The last call
“The situation here has worsened. I don't know whether I will be able to come back home,” are the last few words Rokeya Begum could hear over the phone from her only son.
She then heard a loud bang. “Hello, hello, hello,” she said, trying to get a response from Milon Hossain, 32, on the other side in war-torn Libya, but the connection got cut.
So many things ran through her mind, which she knew would make her life upside down but with hope she kept on dialing her son's cellphone number for quite a while in vain.

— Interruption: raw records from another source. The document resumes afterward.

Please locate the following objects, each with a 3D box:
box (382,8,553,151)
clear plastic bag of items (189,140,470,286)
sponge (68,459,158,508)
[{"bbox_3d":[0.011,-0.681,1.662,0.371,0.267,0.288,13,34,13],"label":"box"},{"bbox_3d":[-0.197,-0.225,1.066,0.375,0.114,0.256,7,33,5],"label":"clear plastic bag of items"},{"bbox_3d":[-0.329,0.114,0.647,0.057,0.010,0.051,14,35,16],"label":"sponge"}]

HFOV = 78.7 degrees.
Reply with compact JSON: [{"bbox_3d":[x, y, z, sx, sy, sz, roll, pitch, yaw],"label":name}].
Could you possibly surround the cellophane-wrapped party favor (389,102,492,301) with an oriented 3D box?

The next morning on Wednesday, her worst fears came true. She received the news of Milon's death by phone from a relative working in Malaysia. Then came the confirmation from the Bangladesh Embassy in Tripoli. Tears were streaming down her face as she was narrating her last conversation with her son, holding his photo against her chest when The Daily Star correspondent met her at her residence in Mathabhanga village of Moheshpur upazila, Jhenidah.

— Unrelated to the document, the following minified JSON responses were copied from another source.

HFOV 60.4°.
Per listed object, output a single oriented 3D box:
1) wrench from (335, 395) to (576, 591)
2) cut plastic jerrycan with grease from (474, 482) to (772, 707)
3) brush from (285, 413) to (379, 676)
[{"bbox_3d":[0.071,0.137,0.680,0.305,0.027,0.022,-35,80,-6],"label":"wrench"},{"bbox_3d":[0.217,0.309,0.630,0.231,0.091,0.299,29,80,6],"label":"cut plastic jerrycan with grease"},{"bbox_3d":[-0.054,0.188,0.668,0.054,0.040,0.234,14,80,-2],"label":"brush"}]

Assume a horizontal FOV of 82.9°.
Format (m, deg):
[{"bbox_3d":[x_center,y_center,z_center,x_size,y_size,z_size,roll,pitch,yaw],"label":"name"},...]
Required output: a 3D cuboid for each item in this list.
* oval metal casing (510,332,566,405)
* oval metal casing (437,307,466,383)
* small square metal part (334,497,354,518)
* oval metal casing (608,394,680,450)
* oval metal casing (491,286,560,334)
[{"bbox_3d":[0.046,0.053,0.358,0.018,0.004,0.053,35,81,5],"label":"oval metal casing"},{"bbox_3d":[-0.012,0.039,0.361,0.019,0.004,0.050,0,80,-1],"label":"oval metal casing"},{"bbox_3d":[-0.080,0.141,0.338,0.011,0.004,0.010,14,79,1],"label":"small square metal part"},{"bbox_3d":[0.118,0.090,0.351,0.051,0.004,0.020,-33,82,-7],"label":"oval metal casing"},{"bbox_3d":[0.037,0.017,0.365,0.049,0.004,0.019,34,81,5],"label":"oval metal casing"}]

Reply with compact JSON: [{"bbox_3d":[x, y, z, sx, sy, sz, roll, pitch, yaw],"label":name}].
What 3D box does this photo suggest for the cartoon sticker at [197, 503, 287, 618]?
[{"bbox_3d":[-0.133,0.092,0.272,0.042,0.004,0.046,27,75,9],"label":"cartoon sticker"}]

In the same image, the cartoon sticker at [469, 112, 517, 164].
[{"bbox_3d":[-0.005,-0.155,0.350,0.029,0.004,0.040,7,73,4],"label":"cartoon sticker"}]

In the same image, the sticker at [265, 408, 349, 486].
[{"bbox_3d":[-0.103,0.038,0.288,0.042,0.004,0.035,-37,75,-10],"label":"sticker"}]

Milon along with another Bangladeshi Moshiur, a resident of Gopalganj, was killed in Libya's capital Tripoli on Tuesday when a missile struck them.
Rokeya and her husband Fazlul Haque, 65, a day labourer, sent their son out to Libya for construction work one and a half years ago, spending Tk 4 lakh.
Milon was married and left behind a four-year-old daughter. The fate of his wife and daughter had become uncertain, said 55-year-old Rokeya.
All her dreams and hopes were shattered with the demise of her son, she said, adding that the family had to pay back the loan taken out for sending Milon abroad but they had no one whom they could rely upon for money or any help now.
“My son was telling me how the situation in Libya was getting worse day by day,” Rokeya said amid sobs, adding that she could hardly imagine her son's concern would come true.
“I cannot eat and sleep thinking of my son. He could not complete his sentence. I could not believe that death would part him from me… he would never talk to me again.”
While Rokeya will have to live with the haunting memory of her son's untimely death, Moshiur's mother in Gopalganj is struggling to deal with her loss.
Moshiur went to Libya only three and a half months back and the family members counted on his income there to bring solvency in the family.
But before he could send money to them, the news of his death reached them.
The families of Milon and Moshiur are now waiting for the bodies of their loved ones.
The wait may be rather long as Ahsan Kibria Siddique, first secretary (labour) at the Bangladesh Embassy in Tripoli, told The Daily Star that the bodies could not be sent back soon since Libyan airports were now under security threats.